A Madrid almeno 250mila persone hanno preso parte alle manifestazioni organizzate al fine di chiedere più fondi per la sanità pubblica al governo regionale. Quella delkla capitale spagnola è la comunità autonoma con la spesa pro capite per le cure primarie più bassa in tutta la Spagna, dove la gestione del settore è affidata alle comunità autonome.

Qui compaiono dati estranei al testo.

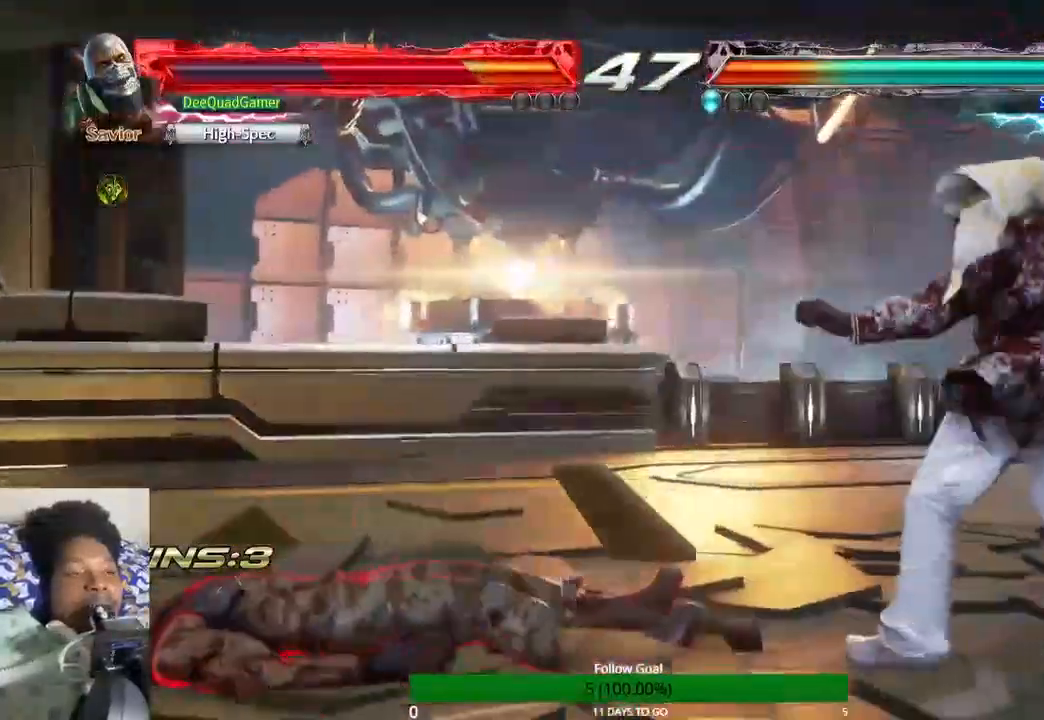
{"buttons": [], "left_stick": "left", "right_stick": "center", "events": []}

La mobilitazione, organizzata da collettivi pro-sanità pubblica e da decine di associazioni di quartiere madrilene, reclama migliori servizi sanitari di base, stop alle privatizzazioni dei servizi, in particolare nei centri territoriali e in quelli rurali, fortemente colpiti dai tagli di risorse decisi negli ultimi anni. Stando ai dati diffusi dagli organizzatori della manifestazione, quasi il 27% delle persone si è trovata impossibilitata nell’accesso ai servizi di base. Il dito è puntato contro la governatrice regionale Isabel Diaz Ayuso, promotrice di tali tagli.
Una manifestazione analoga si era svolta lo scorso novembre, con la partecipazione di 200mila persone. Negli ultimi tre mesi sono andate in scena proteste in favore della sanità pubblica non solo a Madrid, dove i medici di base sono in sciopero da settimane, ma anche in altre regioni spagnole.